What we do get is interesting but often superficial. There are 11 brief features ranging from four to nine minutes. Some of these are of the disposable variety. Four minutes spent on Rogue One’s premiere. Another 4 minutes going through a subset of the easter eggs to be found throughout the movie. These are fun for people who may not have been following the production that closely, but for fans there isn’t much there unless you missed that General Syndulla call out the first 10 times you watched the movie and really want to know where it was.
The centerpiece of the features might be the quick look at the inception of the film from Rogue One’s initial pitch to Kathleen Kennedy, to coming up with the initial look and feel, and eventually hiring Edwards to lead the way. Rogue One’s creation has a nice origin story and this is a good start. Hopefully we will be able to see it fleshed out a little more in a longer documentary down the line somewhere, but it is disappointing to say the least that we don’t find a whole lot of substance in this area on the Blu-Ray.

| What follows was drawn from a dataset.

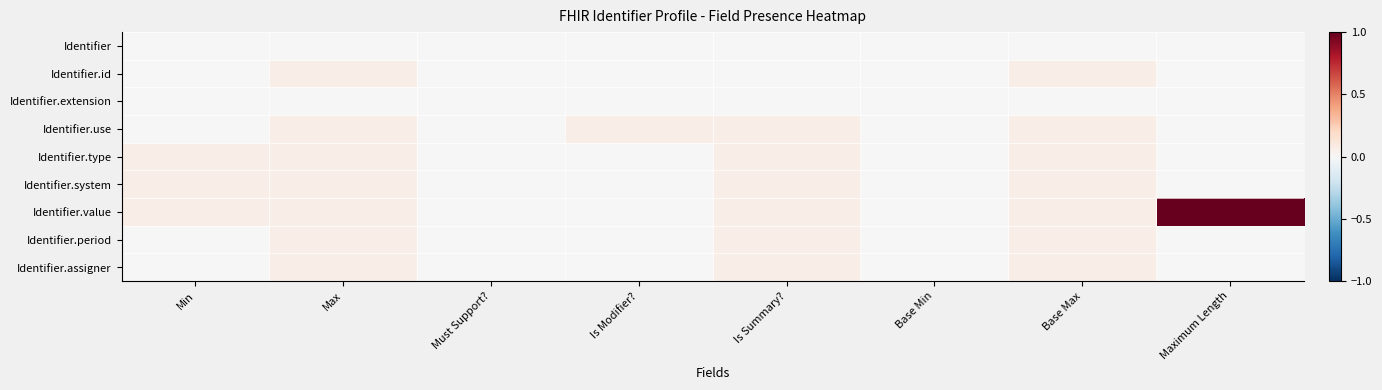

What is the total value across all series at Is Modifier??

0.1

There are a few interesting, if brief, looks at the design of the film. “Visions of Hope” and “The Empire” dive into the care and effort that went into finding a balance between replicating the feel of A New Hope and coming up with something original and fresh that people will want to see. It is clear that Edwards and team took very seriously the task of placing this film into the canon directly ahead of the iconic original film.
There is also an interesting feature on the creation of Tarkin and Leia through the magic of computer animation. A lot of this information has been revealed already through interviews but it is still interesting to watch them go through the process and describe just how difficult and stressful finishing those shots was.
But the meat of the features really comes down to the character pieces. Six individual features on the major Rebel characters, plus the aforementioned “The Empire” which dives into Krennic, Vader, and Tarkin as well. These are a fun watch even for those who may already know most of the information being given as they provide a nice context for the film, its relation to classic war movies, its connection to classic Star Wars movies, and the decisions that went into making these characters. And in the end, Rogue One’s characters are what separate this from your standard sci-fi action spectacle.
All in all, this Rogue One release is good, but one would hope there is a far more extensive release coming down the road somewhere. The features, while well done, feel like they are just starting to scratch the surface on all we would want to know about the film and its creation.